I’ve been giving a lot of thought to how we see risk the past few years. What is an acceptable risk? What are the boundaries of risk perception and how much variability is there between two people? How much of those tolerances are innate versus cultural? Can you consent to risks you don’t understand?
Philosophers have been working on these questions for a while and we don’t seem to have gotten much further on the problem than some of us dislike change and some of us are more open to change. Figuring out any grand causal theories of openness doesn’t seem any more legible with regression analysis.
We have little coordination of acceptable risks at the individual, local, national, planetary and species level, just as we most need to understand if we can all collectively tolerate significant social, economic and political risks associated with new technologies.

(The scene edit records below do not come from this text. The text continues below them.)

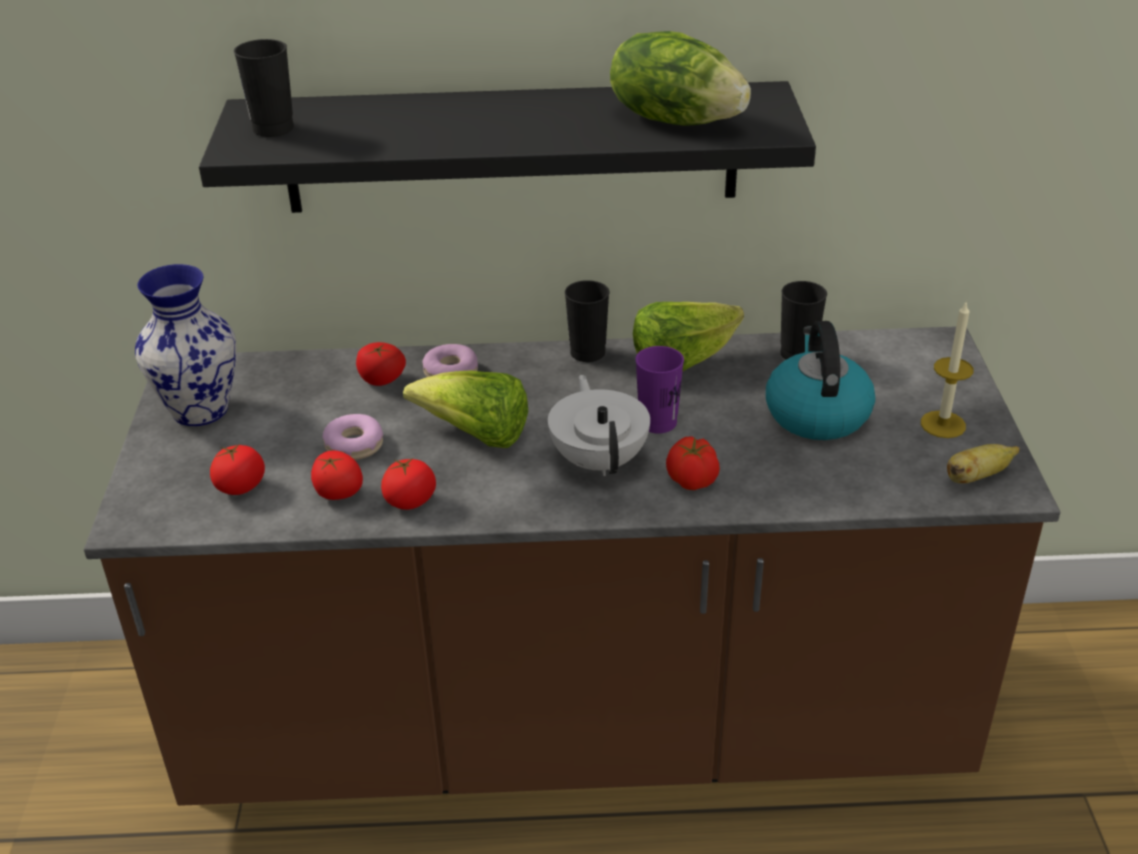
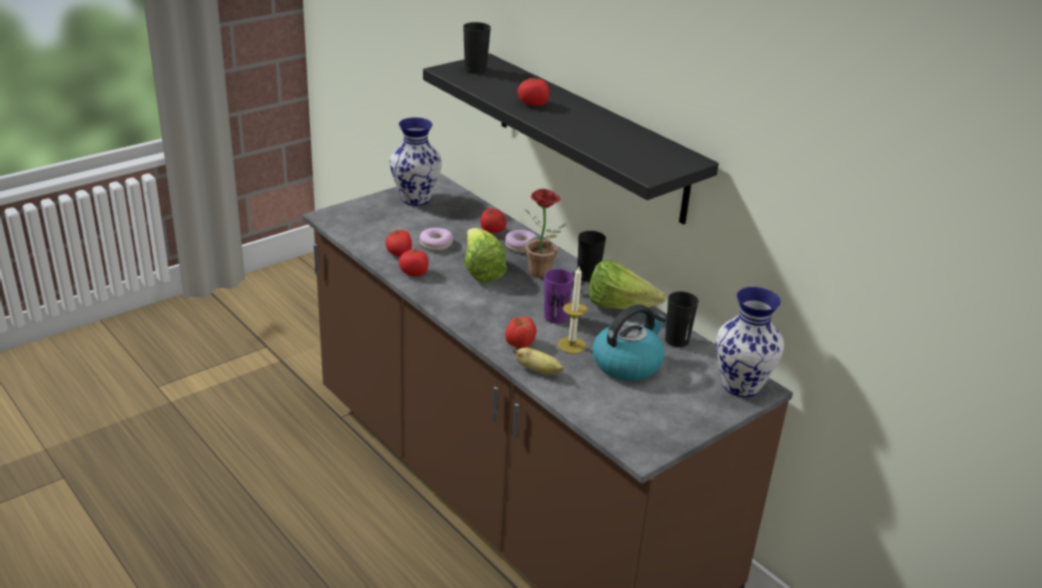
camera: 50 degrees right, 5 degrees down
(240, 486) = (377, 230): tomato -> tomato (533, 104)
(542, 387) = (542, 274): none -> potted plant
(599, 460) = (504, 311): white teapot -> none
(675, 119) = (622, 146): lettuce -> none
(930, 353) = (742, 386): none -> vase
(943, 424) = (673, 410): candle -> candle (571, 345)
(976, 477) = (637, 436): banana -> banana (538, 371)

We just don’t seem to have consensus on risk much beyond “don’t get someone killed.” Yelling “slow down” barely works with toddlers, so I don’t see how anyone considers it a viable tactic for coping with, let’s just say, artificial intelligence.
I don’t consider myself to be someone who takes a lot of unnecessary risks. I like to do my homework. While I was never a Boy Scout, I do subscribe to their motto. “Be Prepared!” But if you asked my friends and family they’d probably say I am a risk taker. Who is right? It’s clear that preparation and planning mitigate known risks. Beyond that it’s not up to me. It’s probably not up to you either.